Task requirements:
Convert every line of the listing below into a JSON list of strings, with one string per line and no entries for blank lines.

───── Input material

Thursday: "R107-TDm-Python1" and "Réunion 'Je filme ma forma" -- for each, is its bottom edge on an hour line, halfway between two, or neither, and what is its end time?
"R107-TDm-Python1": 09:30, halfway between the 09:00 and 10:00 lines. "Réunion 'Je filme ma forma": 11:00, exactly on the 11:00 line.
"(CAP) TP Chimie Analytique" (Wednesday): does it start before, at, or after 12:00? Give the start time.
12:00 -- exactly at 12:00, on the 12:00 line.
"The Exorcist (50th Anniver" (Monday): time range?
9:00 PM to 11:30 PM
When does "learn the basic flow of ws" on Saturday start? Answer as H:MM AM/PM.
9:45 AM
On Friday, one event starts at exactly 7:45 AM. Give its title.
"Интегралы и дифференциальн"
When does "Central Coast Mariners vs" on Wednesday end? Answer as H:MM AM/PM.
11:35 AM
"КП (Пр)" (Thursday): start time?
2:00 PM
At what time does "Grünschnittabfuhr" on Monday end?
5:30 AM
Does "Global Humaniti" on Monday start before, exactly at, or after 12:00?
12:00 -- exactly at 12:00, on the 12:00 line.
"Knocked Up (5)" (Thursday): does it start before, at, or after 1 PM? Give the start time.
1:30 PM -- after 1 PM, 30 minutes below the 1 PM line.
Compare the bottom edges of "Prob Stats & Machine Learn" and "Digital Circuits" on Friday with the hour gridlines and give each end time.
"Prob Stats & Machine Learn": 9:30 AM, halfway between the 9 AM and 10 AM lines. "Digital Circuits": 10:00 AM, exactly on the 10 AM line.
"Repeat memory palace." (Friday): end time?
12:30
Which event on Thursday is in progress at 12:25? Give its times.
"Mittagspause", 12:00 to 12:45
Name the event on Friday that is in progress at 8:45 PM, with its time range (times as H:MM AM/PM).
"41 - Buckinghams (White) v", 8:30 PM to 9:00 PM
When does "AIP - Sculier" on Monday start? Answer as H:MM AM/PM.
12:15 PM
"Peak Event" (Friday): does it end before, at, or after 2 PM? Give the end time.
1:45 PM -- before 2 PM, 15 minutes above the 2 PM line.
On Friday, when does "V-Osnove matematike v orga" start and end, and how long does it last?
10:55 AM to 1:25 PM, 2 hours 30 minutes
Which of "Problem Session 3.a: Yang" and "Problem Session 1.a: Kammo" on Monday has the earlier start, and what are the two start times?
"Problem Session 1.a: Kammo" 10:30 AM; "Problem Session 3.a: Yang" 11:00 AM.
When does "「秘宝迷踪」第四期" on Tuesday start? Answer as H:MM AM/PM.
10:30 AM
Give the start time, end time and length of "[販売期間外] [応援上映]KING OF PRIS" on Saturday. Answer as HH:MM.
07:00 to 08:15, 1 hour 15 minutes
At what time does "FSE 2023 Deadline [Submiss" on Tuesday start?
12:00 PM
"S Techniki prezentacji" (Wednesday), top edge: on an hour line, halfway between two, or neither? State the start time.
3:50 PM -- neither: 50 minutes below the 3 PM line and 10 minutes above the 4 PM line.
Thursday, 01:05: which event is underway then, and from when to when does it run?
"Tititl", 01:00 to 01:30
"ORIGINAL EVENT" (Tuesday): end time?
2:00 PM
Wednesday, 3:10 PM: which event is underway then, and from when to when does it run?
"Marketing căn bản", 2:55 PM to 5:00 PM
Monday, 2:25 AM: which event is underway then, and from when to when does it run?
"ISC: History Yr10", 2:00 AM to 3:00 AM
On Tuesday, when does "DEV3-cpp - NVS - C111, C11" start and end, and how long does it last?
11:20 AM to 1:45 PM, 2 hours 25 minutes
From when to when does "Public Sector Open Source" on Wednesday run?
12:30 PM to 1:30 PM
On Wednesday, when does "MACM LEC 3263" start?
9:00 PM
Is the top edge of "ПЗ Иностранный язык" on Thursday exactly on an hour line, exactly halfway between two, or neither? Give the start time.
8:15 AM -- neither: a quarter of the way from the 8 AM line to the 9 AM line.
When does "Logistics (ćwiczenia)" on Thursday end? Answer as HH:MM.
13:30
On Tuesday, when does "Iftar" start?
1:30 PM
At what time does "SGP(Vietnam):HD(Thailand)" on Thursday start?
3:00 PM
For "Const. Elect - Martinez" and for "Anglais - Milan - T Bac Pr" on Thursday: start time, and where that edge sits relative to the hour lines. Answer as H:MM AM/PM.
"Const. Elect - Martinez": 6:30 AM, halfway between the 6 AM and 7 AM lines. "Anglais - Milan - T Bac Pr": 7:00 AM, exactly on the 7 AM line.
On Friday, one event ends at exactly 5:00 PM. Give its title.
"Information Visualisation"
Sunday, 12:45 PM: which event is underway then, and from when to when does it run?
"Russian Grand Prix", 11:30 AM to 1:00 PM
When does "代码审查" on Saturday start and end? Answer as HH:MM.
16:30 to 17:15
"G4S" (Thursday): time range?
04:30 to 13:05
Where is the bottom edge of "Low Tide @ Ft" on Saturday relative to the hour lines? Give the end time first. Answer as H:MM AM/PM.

──────────

Written response:
[
  "Thursday: \"R107-TDm-Python1\" and \"Réunion 'Je filme ma forma\" -- for each, is its bottom edge on an hour line, halfway between two, or neither, and what is its end time?",
  "\"R107-TDm-Python1\": 09:30, halfway between the 09:00 and 10:00 lines. \"Réunion 'Je filme ma forma\": 11:00, exactly on the 11:00 line.",
  "\"(CAP) TP Chimie Analytique\" (Wednesday): does it start before, at, or after 12:00? Give the start time.",
  "12:00 -- exactly at 12:00, on the 12:00 line.",
  "\"The Exorcist (50th Anniver\" (Monday): time range?",
  "9:00 PM to 11:30 PM",
  "When does \"learn the basic flow of ws\" on Saturday start? Answer as H:MM AM/PM.",
  "9:45 AM",
  "On Friday, one event starts at exactly 7:45 AM. Give its title.",
  "\"Интегралы и дифференциальн\"",
  "When does \"Central Coast Mariners vs\" on Wednesday end? Answer as H:MM AM/PM.",
  "11:35 AM",
  "\"КП (Пр)\" (Thursday): start time?",
  "2:00 PM",
  "At what time does \"Grünschnittabfuhr\" on Monday end?",
  "5:30 AM",
  "Does \"Global Humaniti\" on Monday start before, exactly at, or after 12:00?",
  "12:00 -- exactly at 12:00, on the 12:00 line.",
  "\"Knocked Up (5)\" (Thursday): does it start before, at, or after 1 PM? Give the start time.",
  "1:30 PM -- after 1 PM, 30 minutes below the 1 PM line.",
  "Compare the bottom edges of \"Prob Stats & Machine Learn\" and \"Digital Circuits\" on Friday with the hour gridlines and give each end time.",
  "\"Prob Stats & Machine Learn\": 9:30 AM, halfway between the 9 AM and 10 AM lines. \"Digital Circuits\": 10:00 AM, exactly on the 10 AM line.",
  "\"Repeat memory palace.\" (Friday): end time?",
  "12:30",
  "Which event on Thursday is in progress at 12:25? Give its times.",
  "\"Mittagspause\", 12:00 to 12:45",
  "Name the event on Friday that is in progress at 8:45 PM, with its time range (times as H:MM AM/PM).",
  "\"41 - Buckinghams (White) v\", 8:30 PM to 9:00 PM",
  "When does \"AIP - Sculier\" on Monday start? Answer as H:MM AM/PM.",
  "12:15 PM",
  "\"Peak Event\" (Friday): does it end before, at, or after 2 PM? Give the end time.",
  "1:45 PM -- before 2 PM, 15 minutes above the 2 PM line.",
  "On Friday, when does \"V-Osnove matematike v orga\" start and end, and how long does it last?",
  "10:55 AM to 1:25 PM, 2 hours 30 minutes",
  "Which of \"Problem Session 3.a: Yang\" and \"Problem Session 1.a: Kammo\" on Monday has the earlier start, and what are the two start times?",
  "\"Problem Session 1.a: Kammo\" 10:30 AM; \"Problem Session 3.a: Yang\" 11:00 AM.",
  "When does \"「秘宝迷踪」第四期\" on Tuesday start? Answer as H:MM AM/PM.",
  "10:30 AM",
  "Give the start time, end time and length of \"[販売期間外] [応援上映]KING OF PRIS\" on Saturday. Answer as HH:MM.",
  "07:00 to 08:15, 1 hour 15 minutes",
  "At what time does \"FSE 2023 Deadline [Submiss\" on Tuesday start?",
  "12:00 PM",
  "\"S Techniki prezentacji\" (Wednesday), top edge: on an hour line, halfway between two, or neither? State the start time.",
  "3:50 PM -- neither: 50 minutes below the 3 PM line and 10 minutes above the 4 PM line.",
  "Thursday, 01:05: which event is underway then, and from when to when does it run?",
  "\"Tititl\", 01:00 to 01:30",
  "\"ORIGINAL EVENT\" (Tuesday): end time?",
  "2:00 PM",
  "Wednesday, 3:10 PM: which event is underway then, and from when to when does it run?",
  "\"Marketing căn bản\", 2:55 PM to 5:00 PM",
  "Monday, 2:25 AM: which event is underway then, and from when to when does it run?",
  "\"ISC: History Yr10\", 2:00 AM to 3:00 AM",
  "On Tuesday, when does \"DEV3-cpp - NVS - C111, C11\" start and end, and how long does it last?",
  "11:20 AM to 1:45 PM, 2 hours 25 minutes",
  "From when to when does \"Public Sector Open Source\" on Wednesday run?",
  "12:30 PM to 1:30 PM",
  "On Wednesday, when does \"MACM LEC 3263\" start?",
  "9:00 PM",
  "Is the top edge of \"ПЗ Иностранный язык\" on Thursday exactly on an hour line, exactly halfway between two, or neither? Give the start time.",
  "8:15 AM -- neither: a quarter of the way from the 8 AM line to the 9 AM line.",
  "When does \"Logistics (ćwiczenia)\" on Thursday end? Answer as HH:MM.",
  "13:30",
  "On Tuesday, when does \"Iftar\" start?",
  "1:30 PM",
  "At what time does \"SGP(Vietnam):HD(Thailand)\" on Thursday start?",
  "3:00 PM",
  "For \"Const. Elect - Martinez\" and for \"Anglais - Milan - T Bac Pr\" on Thursday: start time, and where that edge sits relative to the hour lines. Answer as H:MM AM/PM.",
  "\"Const. Elect - Martinez\": 6:30 AM, halfway between the 6 AM and 7 AM lines. \"Anglais - Milan - T Bac Pr\": 7:00 AM, exactly on the 7 AM line.",
  "On Friday, one event ends at exactly 5:00 PM. Give its title.",
  "\"Information Visualisation\"",
  "Sunday, 12:45 PM: which event is underway then, and from when to when does it run?",
  "\"Russian Grand Prix\", 11:30 AM to 1:00 PM",
  "When does \"代码审查\" on Saturday start and end? Answer as HH:MM.",
  "16:30 to 17:15",
  "\"G4S\" (Thursday): time range?",
  "04:30 to 13:05",
  "Where is the bottom edge of \"Low Tide @ Ft\" on Saturday relative to the hour lines? Give the end time first. Answer as H:MM AM/PM."
]